- **What you should do**
Once you find the line below that has "493 437 36.69", output it and every line after it exactly, stopping after the line that has "460 398 2.39", with no pictures.

- **Study material**
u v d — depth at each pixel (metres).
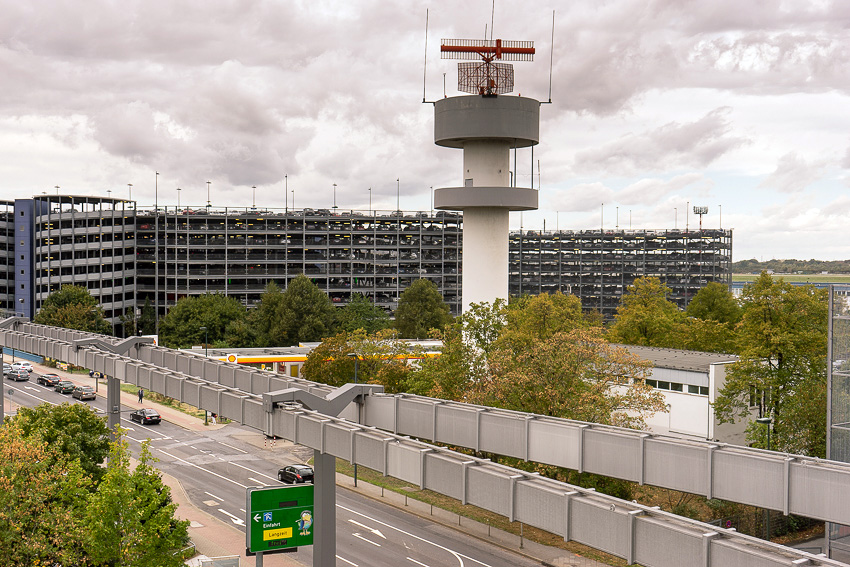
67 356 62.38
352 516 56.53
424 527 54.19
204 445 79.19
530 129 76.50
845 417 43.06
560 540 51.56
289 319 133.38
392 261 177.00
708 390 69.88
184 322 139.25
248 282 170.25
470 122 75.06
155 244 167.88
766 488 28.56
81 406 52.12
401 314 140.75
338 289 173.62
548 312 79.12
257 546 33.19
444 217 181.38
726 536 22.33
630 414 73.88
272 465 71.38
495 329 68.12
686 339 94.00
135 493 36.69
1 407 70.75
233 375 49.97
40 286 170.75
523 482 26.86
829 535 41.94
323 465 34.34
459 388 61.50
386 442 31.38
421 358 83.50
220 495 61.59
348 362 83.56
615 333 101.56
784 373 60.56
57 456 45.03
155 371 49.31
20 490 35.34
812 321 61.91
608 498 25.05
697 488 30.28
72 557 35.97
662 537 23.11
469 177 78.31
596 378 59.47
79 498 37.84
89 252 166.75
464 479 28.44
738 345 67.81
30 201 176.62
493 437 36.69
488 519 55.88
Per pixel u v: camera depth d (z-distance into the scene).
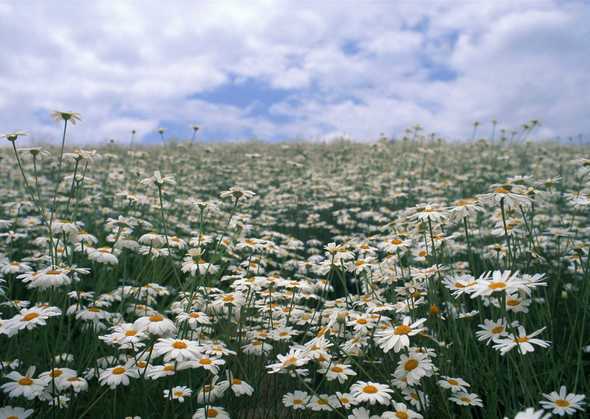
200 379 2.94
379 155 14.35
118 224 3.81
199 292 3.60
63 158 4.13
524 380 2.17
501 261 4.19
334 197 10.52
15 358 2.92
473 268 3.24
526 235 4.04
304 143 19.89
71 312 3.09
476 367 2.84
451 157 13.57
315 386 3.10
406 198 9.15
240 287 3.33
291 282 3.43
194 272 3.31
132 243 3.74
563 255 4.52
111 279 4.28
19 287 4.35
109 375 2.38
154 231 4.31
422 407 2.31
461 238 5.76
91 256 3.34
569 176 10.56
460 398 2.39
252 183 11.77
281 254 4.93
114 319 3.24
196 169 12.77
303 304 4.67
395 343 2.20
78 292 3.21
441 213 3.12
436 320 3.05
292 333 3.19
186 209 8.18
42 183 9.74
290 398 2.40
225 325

- **Response below**
493 437 36.69
488 519 55.88
Per pixel u v: camera depth d (z-distance into the scene).
200 379 2.94
379 155 14.35
118 224 3.81
199 292 3.60
63 158 4.13
524 380 2.17
501 261 4.19
334 197 10.52
15 358 2.92
473 268 3.24
526 235 4.04
304 143 19.89
71 312 3.09
476 367 2.84
451 157 13.57
315 386 3.10
406 198 9.15
240 287 3.33
291 282 3.43
194 272 3.31
132 243 3.74
563 255 4.52
111 279 4.28
19 287 4.35
109 375 2.38
154 231 4.31
422 407 2.31
461 238 5.76
91 256 3.34
569 176 10.56
460 398 2.39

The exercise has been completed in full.